Copy out all lines in the data below containing the string "from".

Segment Start: Exercise input

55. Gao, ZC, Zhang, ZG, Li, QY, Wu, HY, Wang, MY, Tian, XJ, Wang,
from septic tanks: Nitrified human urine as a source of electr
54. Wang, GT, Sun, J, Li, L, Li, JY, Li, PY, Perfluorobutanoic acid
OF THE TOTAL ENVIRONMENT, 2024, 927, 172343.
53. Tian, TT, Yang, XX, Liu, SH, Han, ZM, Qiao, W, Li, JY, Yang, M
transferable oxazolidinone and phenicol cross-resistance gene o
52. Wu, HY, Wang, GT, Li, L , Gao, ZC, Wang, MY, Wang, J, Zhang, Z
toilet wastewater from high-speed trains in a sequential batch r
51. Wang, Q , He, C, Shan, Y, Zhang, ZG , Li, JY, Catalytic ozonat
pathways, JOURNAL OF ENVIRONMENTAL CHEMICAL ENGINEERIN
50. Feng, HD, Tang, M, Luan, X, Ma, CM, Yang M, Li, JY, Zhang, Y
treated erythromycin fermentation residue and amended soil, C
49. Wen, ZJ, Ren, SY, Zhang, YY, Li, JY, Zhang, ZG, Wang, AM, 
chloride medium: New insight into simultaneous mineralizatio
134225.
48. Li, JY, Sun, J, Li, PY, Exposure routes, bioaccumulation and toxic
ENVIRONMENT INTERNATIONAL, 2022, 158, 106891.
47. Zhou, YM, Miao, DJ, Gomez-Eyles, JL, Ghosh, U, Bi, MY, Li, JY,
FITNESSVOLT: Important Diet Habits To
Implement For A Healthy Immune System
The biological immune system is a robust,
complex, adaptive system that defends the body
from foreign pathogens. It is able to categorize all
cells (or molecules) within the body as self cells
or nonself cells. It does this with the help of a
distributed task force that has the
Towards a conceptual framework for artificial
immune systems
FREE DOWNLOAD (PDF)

Segment End: Exercise input
Segment Start: Exercise input

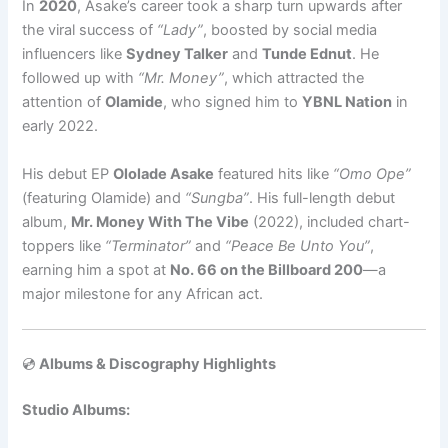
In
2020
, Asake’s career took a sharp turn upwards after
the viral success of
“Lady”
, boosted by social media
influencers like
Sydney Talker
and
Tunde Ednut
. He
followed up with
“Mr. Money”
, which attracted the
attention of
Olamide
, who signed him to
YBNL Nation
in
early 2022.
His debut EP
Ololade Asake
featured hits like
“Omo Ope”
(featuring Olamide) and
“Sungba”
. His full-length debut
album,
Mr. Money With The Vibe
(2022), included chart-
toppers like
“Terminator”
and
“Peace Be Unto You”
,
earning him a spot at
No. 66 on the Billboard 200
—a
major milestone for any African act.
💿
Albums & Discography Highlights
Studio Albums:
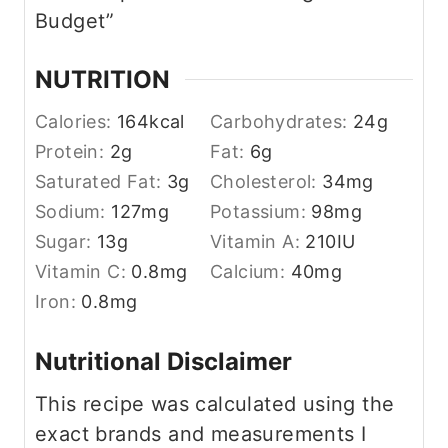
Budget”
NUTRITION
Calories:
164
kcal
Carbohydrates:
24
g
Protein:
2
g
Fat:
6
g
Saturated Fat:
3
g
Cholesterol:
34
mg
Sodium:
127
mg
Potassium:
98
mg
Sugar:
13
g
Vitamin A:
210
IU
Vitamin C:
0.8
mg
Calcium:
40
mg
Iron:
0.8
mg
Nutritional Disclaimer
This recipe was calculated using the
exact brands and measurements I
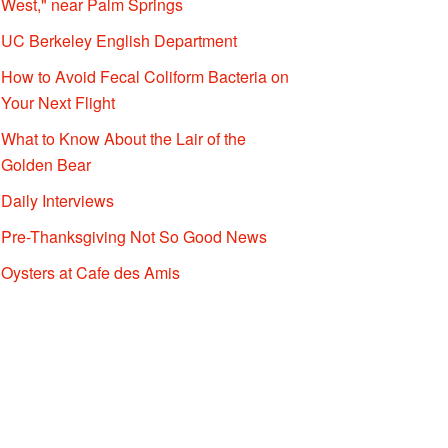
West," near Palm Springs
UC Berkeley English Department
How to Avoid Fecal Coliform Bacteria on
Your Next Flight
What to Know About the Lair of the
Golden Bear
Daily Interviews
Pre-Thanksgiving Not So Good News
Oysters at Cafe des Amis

Segment End: Exercise input

* **Exercise response**:
from septic tanks: Nitrified human urine as a source of electr
toilet wastewater from high-speed trains in a sequential batch r
from foreign pathogens. It is able to categorize all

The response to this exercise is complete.